Polemik unfaedah tersebut kata Muh. Amsar menggiring opini masyarakat dengan menyudutkan perusahaan negara itu seolah-olah melakukan persoalan hukum seperti dugaan korupsi, penyerobotan lahan dan lain sebagainya.
Padahal ungkap Muh Amsar, berbanding terbalik dengan faktanya karena keberadaan perusahaan badan usaha milik negara itu secara utuh telah memberikan sumbangsi positif bagi perkembangan ekonomi nasional pada umumnya dan penerimaan negara pada khususnya. Di Sultra PT ANTAM dianggap telah memberi kemanfaatan umum seperti penyediaan barang atau jasa yang memadai untuk pemenuhan hajat hidup orang banyak.
Khusus di wilayah Konawe Utara, PT ANTAM justru menjadi pilar mengembangan ekonomi masyarakat dengan menumbuhkan usaha pemberdayaan di berbagai bidang termasuk penanganan infrastruktur, pendidikan dan kesehatan.
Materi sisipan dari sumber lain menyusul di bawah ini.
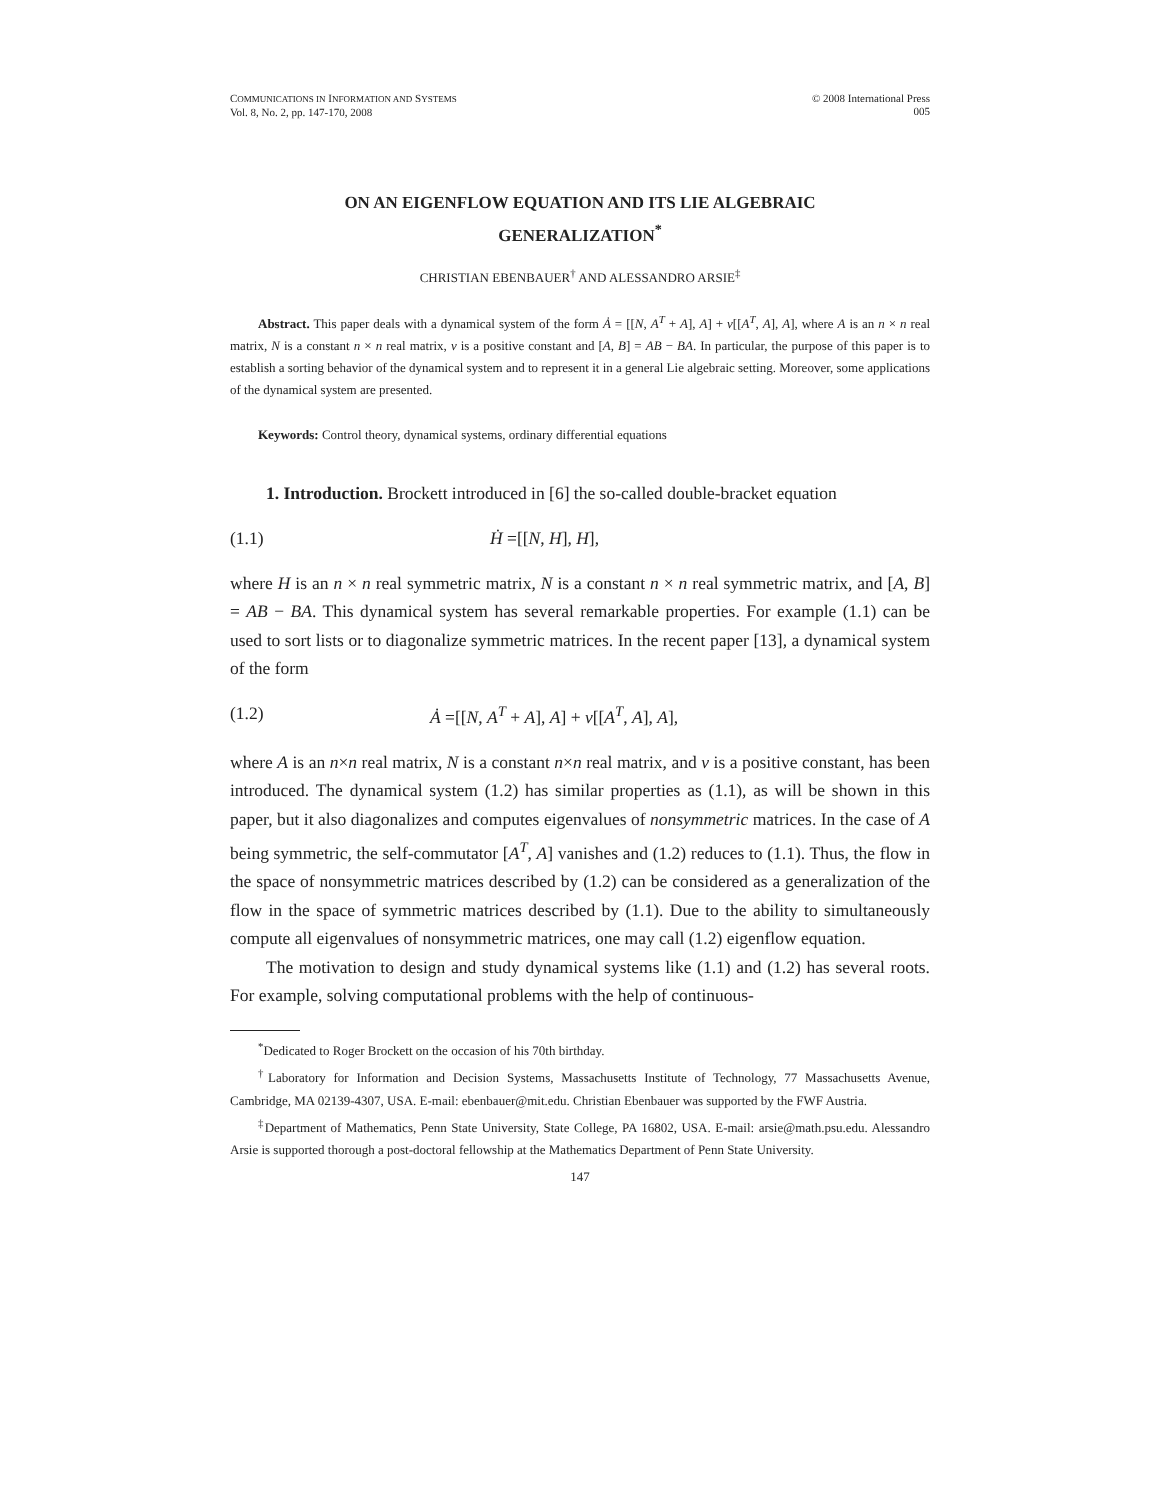COMMUNICATIONS IN INFORMATION AND SYSTEMS
Vol. 8, No. 2, pp. 147-170, 2008
© 2008 International Press
005
ON AN EIGENFLOW EQUATION AND ITS LIE ALGEBRAIC
GENERALIZATION<sup>*</sup>
CHRISTIAN EBENBAUER<sup>†</sup> AND ALESSANDRO ARSIE<sup>‡</sup>
Abstract. This paper deals with a dynamical system of the form Ȧ = [[N, A<sup>T</sup> + A], A] + ν[[A<sup>T</sup>, A], A], where A is an n × n real matrix, N is a constant n × n real matrix, ν is a positive constant and [A, B] = AB − BA. In particular, the purpose of this paper is to establish a sorting behavior of the dynamical system and to represent it in a general Lie algebraic setting. Moreover, some applications of the dynamical system are presented.
Keywords: Control theory, dynamical systems, ordinary differential equations
1. Introduction. Brockett introduced in [6] the so-called double-bracket equation
(1.1) Ḣ =[[N, H], H],
where H is an n × n real symmetric matrix, N is a constant n × n real symmetric matrix, and [A, B] = AB − BA. This dynamical system has several remarkable properties. For example (1.1) can be used to sort lists or to diagonalize symmetric matrices. In the recent paper [13], a dynamical system of the form
(1.2) Ȧ =[[N, A<sup>T</sup> + A], A] + ν[[A<sup>T</sup>, A], A],
where A is an n×n real matrix, N is a constant n×n real matrix, and ν is a positive constant, has been introduced. The dynamical system (1.2) has similar properties as (1.1), as will be shown in this paper, but it also diagonalizes and computes eigenvalues of nonsymmetric matrices. In the case of A being symmetric, the self-commutator [A<sup>T</sup>, A] vanishes and (1.2) reduces to (1.1). Thus, the flow in the space of nonsymmetric matrices described by (1.2) can be considered as a generalization of the flow in the space of symmetric matrices described by (1.1). Due to the ability to simultaneously compute all eigenvalues of nonsymmetric matrices, one may call (1.2) eigenflow equation.
The motivation to design and study dynamical systems like (1.1) and (1.2) has several roots. For example, solving computational problems with the help of continuous-
<sup>*</sup> Dedicated to Roger Brockett on the occasion of his 70th birthday.
<sup>†</sup> Laboratory for Information and Decision Systems, Massachusetts Institute of Technology, 77 Massachusetts Avenue, Cambridge, MA 02139-4307, USA. E-mail: ebenbauer@mit.edu. Christian Ebenbauer was supported by the FWF Austria.
<sup>‡</sup> Department of Mathematics, Penn State University, State College, PA 16802, USA. E-mail: arsie@math.psu.edu. Alessandro Arsie is supported thorough a post-doctoral fellowship at the Mathematics Department of Penn State University.
147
“Kami menanggapi polemik soal keberadaan Antam di Sultra Blok Mandiono khususnya, karena menjadi sorotan perkembangan hukum antara antam dan perusahaan tambang lainnya.
Ini seolah olah digirang opininya untuk menyatakana Antam unfaeda dan itu sangat memalukan,” kata Muh Amsar saat ditemui di salah satu Warkop di Kecamatan Ranomeeto, Konawes Selatan.
Menanggapi polemik kasus tambang yang menyeret pejabat PT ANTAM, Ketua KNPI Sultra yang seorang lawyer ini menyorot diamnya pimpinan daerah di kabupaten itu atas kasus hukum tersebut. Harusnya diungkap Amsar, pejabat daerah tersebut lebih ngotot memberi komentar karena secara moral bertanggung jawab atas perusahaan milik negara tersebut, minimal menjelaskan apa poin sorotan polemik unfaedah itu.
Disebutkan PT ANTAM memiliki wilayah kelola yang sah di beberapa blok kawasan seperti Mandiono, Konawe Utara, namun belakangan muncul perusahaan tambang lain yang turut beroperasi sehingga memunculkan polemik Izin Usaha Pertambangan tumbang tindih atas dasar profit oriented.
“Takutnya jangan sampai kelalaian atau ketidakmampuan kita mengelola dan memanfaatkan apa yg sudah dilakukan oleh PT ANTAM akhirnya jadi salah secara mnyeluruh, makanya kami KNPI Sultra mengajak seluruh pihak untuk mlihat dari semua sisi. Kami sangat berkeyakinan bahwa secara peraturan perundangan PT ANTAM telah melakukan seluruh kewajibannya sebab kalau tidak dilaksanakan maka pastilah ada tindakan dari negara, sebab negara selaku owner sejak awal PT ANTAM beroperasi tentu negara senantiasa melakukan MONEV (monitoring & evaluasi). Jadi sekali lagi sepengetahuan kami daerah dimana PT ANTAM berinvestasi pastilah ada dana bagi hasil ke daerah tersebut,” ungkapnya.
KNPI Sultra juga yakin bahwa PT ANTAM tentu telah melaksanakan komitmen moril yang berkearifan lokal melalui program pemberdayaan, bantuan buat masyarakat kurang mampu dan lainnya yang berkaitan dengan kebaikan daerah.
Tak kalah penting diketahui beber Amsar, kenyataannya bahwa dari taun 2002 s.d. 2021 PT ANTAM menghormati proses hukum atas penyerobotan / pendudukan IUP oleh 11 BUMS. Sehingga bukan lahan yg dibiarkan mati begitu saja. Namun setelah proses hukum, baru Antam bergerak untuk beroperasi kembali WIUP nya.
Dalam prosesnya, Antam sebagai BUMN memiliki tanggung jawab sosial yang saat ini sudah mulai berjalan dalam bentuk pemberdayaan tenaga kerja lokal, melibatkan pengusaha lokal dalam pengadaan barang & jasa serta membangun infrastruktur umum di lingkar tambang.